Hello, I'm using a for loop for making alignment of different short reads (101pb) to an index of contigs across 70 samples via bowtie2, the issue is that I'm always getting 0% alignment rate and 100% discordant matches, which seems strange given the fact that these contigs were built from these reads, I thought that maybe it could be related to my index in a way that the FASTA format was not correct, but when I look at the sam file, there appear the reference sequences at which bowtie2 is aligning to (my 15 contigs)
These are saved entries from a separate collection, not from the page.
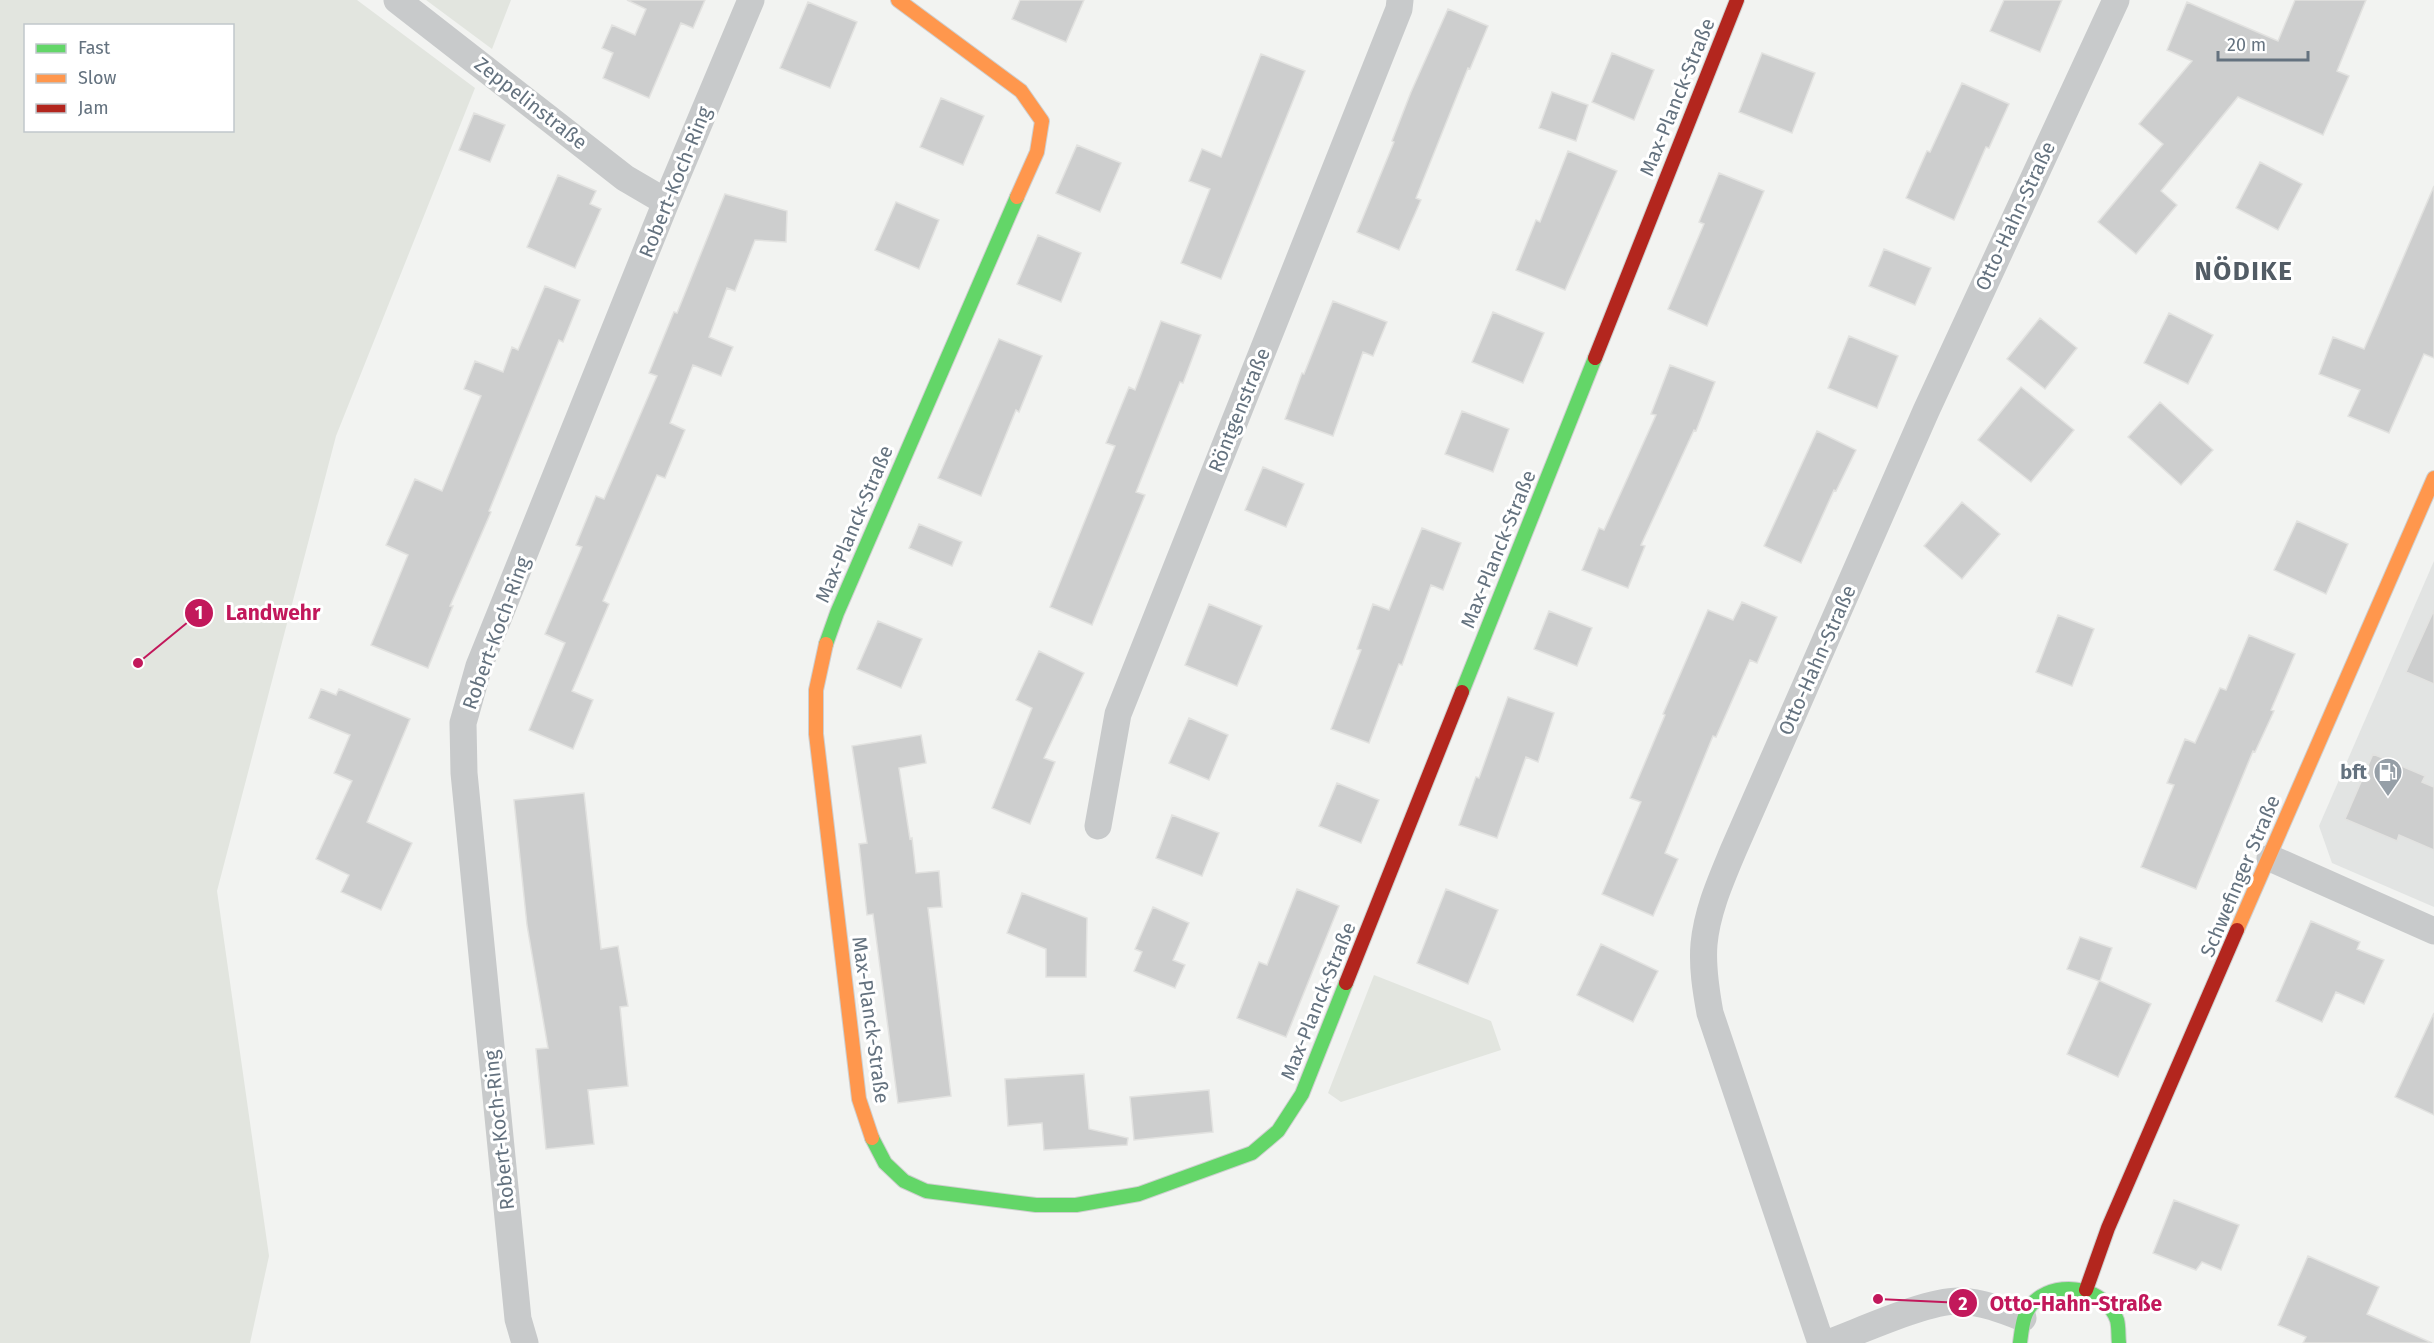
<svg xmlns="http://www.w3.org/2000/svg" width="2434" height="1343" font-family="'Fira Sans',sans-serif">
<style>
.built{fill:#e2e4e3}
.green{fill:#e2e5df;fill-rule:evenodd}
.building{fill:#cdcece;stroke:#e2e2e0;stroke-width:1.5}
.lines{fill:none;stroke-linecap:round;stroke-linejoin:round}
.fast-casing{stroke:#cecfcf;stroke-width:16}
.slow-casing{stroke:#cecfcf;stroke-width:16}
.jam-casing{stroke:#cecfcf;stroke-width:16}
.street{stroke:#c8cacb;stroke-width:27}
.fast{stroke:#63d668;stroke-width:14}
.slow{stroke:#ff974d;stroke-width:14}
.jam{stroke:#b3261e;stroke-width:14}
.labels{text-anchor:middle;stroke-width:6;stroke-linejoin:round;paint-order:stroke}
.street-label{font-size:20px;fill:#64727f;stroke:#fff}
.poi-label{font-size:20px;font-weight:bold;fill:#64727f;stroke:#fff;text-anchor:end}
.district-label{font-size:26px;font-weight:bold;letter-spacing:1.5px;fill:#525c65;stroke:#fff}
.leader{fill:none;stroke:#c2185b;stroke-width:2}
.callout-dot{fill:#c2185b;stroke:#fff;stroke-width:2}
.mark-label{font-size:18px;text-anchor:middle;font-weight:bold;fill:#fff}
.callout-label{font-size:21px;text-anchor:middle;font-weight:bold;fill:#c2185b;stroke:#fff;stroke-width:6;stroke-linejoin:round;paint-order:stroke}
</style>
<rect width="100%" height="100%" fill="#f2f3f1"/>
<path class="built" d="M2434,561V907L2332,863L2319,826Z"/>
<path class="green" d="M0,0H357L475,88L336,436L217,891L269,1256L250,1343H0ZM26,26H232V130H26Z
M426,0H511L492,49Z
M1374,975L1491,1021L1501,1050L1341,1102L1328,1093Z"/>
<path class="building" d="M627,0H705L693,28L681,23L649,98L603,78L613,53L602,48L612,25L635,35L646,9Z
M1020,0H1084L1066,42L1012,19Z
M2004,0H2062L2040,52L1990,31Z
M2295,0H2366L2337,71L2349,76L2323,135L2238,97L2161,191L2177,205L2136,254L2098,222L2163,144L2139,124L2192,61L2167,50L2187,2L2278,41Z
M808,2L857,22L830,88L780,68Z
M1448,9L1488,26L1470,69L1468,68L1416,198L1421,200L1399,250L1357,232L1394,142L1392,141L1411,92Z
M1612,53L1654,70L1634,120L1592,102Z
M1762,53L1815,73L1792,133L1739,112Z
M1261,54L1305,71L1221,279L1181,263L1210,189L1189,181L1202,149L1221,157Z
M1962,83L2009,104L1989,148L1986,147L1954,220L1906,198L1927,151L1930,152Z
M1552,92L1588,105L1576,141L1539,128Z
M941,98L984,116L963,165L920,147Z
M474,113L505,125L490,162L459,150Z
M1077,145L1121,163L1100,212L1056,193Z
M1568,151L1617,171L1565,290L1516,270L1536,220L1540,222Z
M2260,162L2302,184L2278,230L2236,208Z
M1719,173L1764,191L1707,326L1668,309L1704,224L1699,222Z
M558,175L596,191L590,204L601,209L575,268L527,247Z
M2434,186V358L2424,354L2389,433L2348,416L2360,390L2319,374L2333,337L2364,349Z
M725,194L787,211L786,242L755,240L735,291L727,288L709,337L733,347L721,376L693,365L670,423L685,430L665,478L657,475L603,601L609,604L572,691L593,700L573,749L529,730L565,643L545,634L582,547L576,545L596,496L604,499L657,376L649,373L674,312L677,313Z
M896,202L939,220L919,269L875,250Z
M1038,235L1081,253L1061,302L1017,284Z
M1884,249L1931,268L1915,305L1869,286Z
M545,286L580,300L563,342L559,340L489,511L491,512L450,606H453L428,668L371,645L408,555L386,545L415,479L442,491L481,396L464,389L475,361L503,372L512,347L518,350Z
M1333,301L1387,322L1373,356L1363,352L1333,436L1285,419L1302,373L1304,374Z
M1493,312L1544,333L1523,383L1472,362Z
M2169,313L2213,335L2188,384L2144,363Z
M2040,318L2077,348L2045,389L2007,359Z
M1161,321L1201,335L1183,383L1180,382L1136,492L1145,495L1092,625L1050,607L1115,446L1106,443L1129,387L1135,390Z
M1849,336L1898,356L1877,408L1828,388Z
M999,339L1042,356L1019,412L1016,410L981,496L938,478Z
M1670,365L1715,382L1696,431L1694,430L1641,545L1645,546L1628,588L1582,570L1599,528L1604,530L1656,415L1651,414Z
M2021,387L2074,430L2031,482L1978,440Z
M2160,402L2213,450L2181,485L2128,437Z
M1462,411L1509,429L1493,472L1445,454Z
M1817,431L1856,450L1836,491L1834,490L1801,563L1764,546Z
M1263,467L1304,484L1286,527L1245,510Z
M1962,502L2000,534L1962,579L1924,546Z
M2297,521L2348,544L2326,594L2274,570Z
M919,524L962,542L952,566L909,548Z
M1422,528L1461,543L1443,590L1431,585L1402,665L1399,664L1369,743L1331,729L1361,650L1357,649L1373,604L1389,610Z
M1742,602L1777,617L1757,663L1750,660L1716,737L1713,736L1665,853L1678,859L1653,916L1602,894L1641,802L1630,798L1665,715L1663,714L1708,610L1733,620Z
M1209,604L1262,626L1237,686L1185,665Z
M2434,610V684L2406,672Z
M1549,611L1592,628L1577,666L1534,649Z
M2058,615L2094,629L2072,686L2036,672Z
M878,621L922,639L901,688L857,669Z
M2249,635L2295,654L2271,710L2274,711L2255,752L2253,751L2196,889L2141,867L2174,785L2167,783L2185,739L2195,743L2220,688L2226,690Z
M1039,651L1084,673L1044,758L1055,762L1030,824L992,808L1032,708L1016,700Z
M321,689L336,695L339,689L410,719L367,822L412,843L381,910L341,892L349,875L316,859L352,781L334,773L350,735L309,718Z
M1508,697L1554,713L1538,762L1526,757L1497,838L1459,825L1476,777L1479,778Z
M1189,718L1228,735L1209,780L1169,763Z
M921,735L926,763L899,768L910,839L912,838L916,873L939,871L942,907L928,908L951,1096L898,1103L873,914L867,915L859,844L867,843L852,746Z
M2373,754L2425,776L2422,782L2434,787V850L2399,835L2397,841L2345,819Z
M1337,783L1379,800L1361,843L1319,826Z
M584,793L601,949L618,946L628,1006L620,1007L628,1086L588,1090L594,1144L546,1149L536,1049L548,1048L527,925L514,800Z
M1172,815L1219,833L1202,876L1156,858Z
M1297,889L1339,906L1286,1037L1237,1018L1259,962L1267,965Z
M1446,889L1498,910L1468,984L1417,963Z
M1022,893L1087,918L1086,977H1046V949L1007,933Z
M1153,907L1189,923L1173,960L1185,965L1175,988L1134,971L1142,952L1135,949Z
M2311,921L2360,942L2357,949L2384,960L2364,1004L2336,992L2322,1022L2276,1001Z
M2080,937L2112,948L2100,981L2151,1004L2118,1077L2067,1054L2099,981L2067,969Z
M1601,944L1658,971L1633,1022L1577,995Z
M2434,1013V1115L2395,1097Z
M1084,1074L1089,1129L1128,1138L1127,1145L1044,1150L1042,1123L1008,1126L1005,1079Z
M1209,1090L1213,1132L1134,1140L1130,1097Z
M2174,1200L2239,1225L2221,1270L2202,1262L2196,1270L2153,1253Z
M2308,1256L2379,1287L2367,1314L2432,1343H2303L2306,1337L2278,1325Z"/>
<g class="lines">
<g class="fast-casing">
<path id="fast" d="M826,644L837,613L1017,197
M1462,692L1595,358
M872,1138L885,1163L904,1181L926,1191L1036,1205H1076L1139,1194L1252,1153L1278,1131L1302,1094L1346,983
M2020,1343C2022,1328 2023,1311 2035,1301C2060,1279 2106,1288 2117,1320C2119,1327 2118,1336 2119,1343"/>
</g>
<g class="slow-casing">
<path id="slow" d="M898,0L1021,91L1042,121L1037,152L1017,197
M826,644L816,690V734L859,1099L872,1138
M2237,930L2434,478"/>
</g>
<g class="jam-casing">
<path id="jam" d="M1595,358L1737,0
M1346,983L1462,692
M2086,1290L2108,1228L2237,930"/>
</g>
<path class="street" d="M397,0L625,178L666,202
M1098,826L1118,714L1399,9L1400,0
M2270,858L2434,931
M525,1343L518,1319L464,773L463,723L479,666L666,202L751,0
M1821,1343L1710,1013C1706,991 1702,967 1704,944C1707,911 1721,880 1733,851L1926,411L2116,0
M1828,1343C1861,1331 1927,1300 1960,1301C1982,1302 2003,1310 2023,1318"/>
<use href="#fast" class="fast"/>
<use href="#slow" class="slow"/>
<use href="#jam" class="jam"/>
</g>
<defs>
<g id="fuel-pin" transform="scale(1.5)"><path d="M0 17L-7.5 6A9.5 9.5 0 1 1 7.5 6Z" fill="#969fa7" stroke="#fff"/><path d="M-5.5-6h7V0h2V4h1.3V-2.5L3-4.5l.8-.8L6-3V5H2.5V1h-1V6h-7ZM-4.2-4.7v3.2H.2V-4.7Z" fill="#fff"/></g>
</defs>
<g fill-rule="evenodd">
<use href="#fuel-pin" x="2388" y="772"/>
</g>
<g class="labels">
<g class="street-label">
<text transform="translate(1677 97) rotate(-68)" y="7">Max-Planck-Straße</text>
<text transform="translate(531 103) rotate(38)" y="7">Zeppelinstraße</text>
<text transform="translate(675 182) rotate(-68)" y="7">Robert-Koch-Ring</text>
<text transform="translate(2015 216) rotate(-65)" y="7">Otto-Hahn-Straße</text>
<text transform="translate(1239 410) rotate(-68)" y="7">Röntgenstraße</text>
<text transform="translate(854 524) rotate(-67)" y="7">Max-Planck-Straße</text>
<text transform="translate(1498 549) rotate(-68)" y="7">Max-Planck-Straße</text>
<text transform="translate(496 633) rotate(-70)" y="7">Robert-Koch-Ring</text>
<text transform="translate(1817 660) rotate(-66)" y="7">Otto-Hahn-Straße</text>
<text transform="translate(2240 876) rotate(-67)" y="7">Schwefinger Straße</text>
<text transform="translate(1318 1001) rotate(-68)" y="7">Max-Planck-Straße</text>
<text transform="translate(871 1020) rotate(82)" y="7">Max-Planck-Straße</text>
<text transform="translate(499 1130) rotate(-96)" y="7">Robert-Koch-Ring</text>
</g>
<g class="poi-label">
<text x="2367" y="779">bft</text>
</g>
<g class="district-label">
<text x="2244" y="280">NÖDIKE</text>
</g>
</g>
<path class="leader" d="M138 663L199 613M1878 1299L1963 1303"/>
<g class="callout-dot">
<circle cx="138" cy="663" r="6"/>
<circle cx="1878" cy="1299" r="6"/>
<circle cx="199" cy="613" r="15"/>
<circle cx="1963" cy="1303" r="15"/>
</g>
<g class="mark-label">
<text x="199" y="619">1</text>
<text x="1963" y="1310">2</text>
</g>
<g class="callout-label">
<text x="273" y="620">Landwehr</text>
<text x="2076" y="1311">Otto-Hahn-Straße</text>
</g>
<rect x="24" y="24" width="210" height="108" fill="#ffffff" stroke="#c1c7cc" stroke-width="1.5"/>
<rect x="36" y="44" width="30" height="9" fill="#63d668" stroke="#c1c7cc" stroke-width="1.5"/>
<text x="78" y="54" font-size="18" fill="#64727f">Fast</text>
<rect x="36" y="74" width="30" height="9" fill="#ff974d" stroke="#c1c7cc" stroke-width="1.5"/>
<text x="78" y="84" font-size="18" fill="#64727f">Slow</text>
<rect x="36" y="104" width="30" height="9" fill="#b3261e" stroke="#c1c7cc" stroke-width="1.5"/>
<text x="78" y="114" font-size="18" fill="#64727f">Jam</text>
<path d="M2218 51v9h90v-9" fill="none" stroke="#64727f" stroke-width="3"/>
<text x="2227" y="51" font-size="18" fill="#64727f" stroke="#ffffff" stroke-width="4.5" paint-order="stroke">20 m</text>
</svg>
here are the stats of my reference sequences:
- format: FASTA
- type: DNA
- num_seq: 15
- sum_leng 90449
- min_len 2628
- avg_len 6029.9
- max_len 12178
and here is the command that I use:
for i in *1.fastq.gz
do base=$(basename $i "_1.fastq.gz")
bowtie2 -p 8 -x /mnt/c/path/NRPS_contigs -1 ${base}_1.fastq.gz -2 ${base}_2.fastq.gz | samtools view -b -o ${base}.bam -
done
and the out for all the 70 samples assigns 0% alignment rate as I said before.
ill be si thankful if you help me with this.
here I add flagstat output from one sample:
samtools flagstat stat EC-BacA.bam
49695006 + 0 in total (QC-passed reads + QC-failed reads)
0 + 0 secondary
0 + 0 supplementary
0 + 0 duplicates
94 + 0 mapped (0.00% : N/A)
49695006 + 0 paired in sequencing
24847503 + 0 read1
24847503 + 0 read2
88 + 0 properly paired (0.00% : N/A)
90 + 0 with itself and mate mapped
4 + 0 singletons (0.00% : N/A)
2 + 0 with mate mapped to a different chr
2 + 0 with mate mapped to a different chr (mapQ>=5)
Step 1; can you get the desired results without the loop construct?
Indeed, I would try and map a single sample making sure that the two files indeed are the two mate files, and then see how it looks. I mean it most likely is something technical, even in super poor NGS assays with lots of contamination you get at least a few % of aligned reads. 0% is suspicious. Try to validate that the *1 and *2 files are indeed a pair and nothing went wrong during e.g. changing names.
no, I get the same results without looping (sorry for answering late)
Additionally, I tested that the paired-end files were the mate files, the only thing that I can suppose is the fact that the contigs that I'm using as a reference sequence (all gathered in a single file) are contigs that were assembled from de Bruijn graphs method using 51-mers, so instead of trying mapping these reads (101pb long), I must generate all 51-mers from each sample before trying to map them against the reference sequences (the contigs) but then realized that this is not correct due to the fact that this assembler should still build these reads from the k-mers. So, in my opinion, its an index issue of the reference sequences, is there anything wrong with my index reference file? (stats are provided in the upper question part and they are provided in FASTA format each of the 15 starting with the ">" character.